Tornhoof commented 5 months ago

however, we could do a fixed pin with a speculative "does this finish synchronously", and only take the non-stack pin if we need to transition to full async

I ported my valuetask.iscompletedsuccessfully flow to your repo (only for getasync) and it's about 30-40ns faster than the original code, so less than 10%. That's, as far as I know the most sync it will ever be, for in-memory.

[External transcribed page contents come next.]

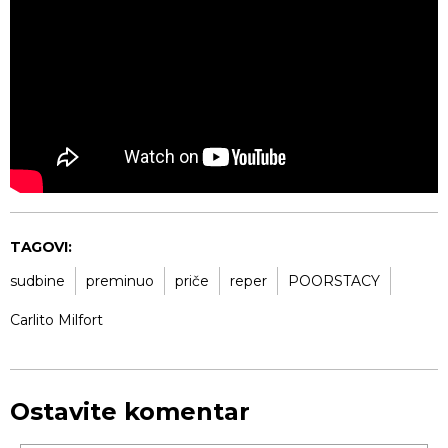
TAGOVI:
sudbine
preminuo
priče
reper
POORSTACY
Carlito Milfort
Ostavite komentar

So any transition code will be probably slower.

https://github.com/Tornhoof/FASTERCache/commit/136dbd160193503bdeb20f8819a7a09f2398f552

mgravell commented 5 months ago

@Tornhoof I got the increase to 20% with full pin defer and async transition ;p

jodydonetti commented 5 months ago

@jodydonetti I've also thrown it onto NuGet, mostly to stop squatters, but: it is up-to-date

Updated (v0.1.21), switched to using the new builder and tested again: everything seems to work well, even when mixing auto-recovery, soft/hard timeouts and other features!

PaulusParssinen commented 5 months ago
  1. the serialization layer feels "old school"; there may be a lot of room for improvement there, to improve perf and reduce allocations and memory-copies; happy to have that discussion at length, but increasingly serializers are supporting IBufferWriter<byte> and ReadOnlySequence<byte> implementations; I'd love to have a conversation about that
  2. also, stateless serializers rather than serializer factories

+1 for redesigning the the serialization layer. I was about to do that in Garnet (and Tsavorite) but I luckily noticed this issue before doing anything. Anything but streams and I'd be very happy to advocate for copying the design over to Tsavorite and Garnet😄

mgravell commented 5 months ago

Related to that "anything but streams" piece: https://github.com/dotnet/runtime/issues/100434 - i.e. "and here's how you fallback for legacy serializers"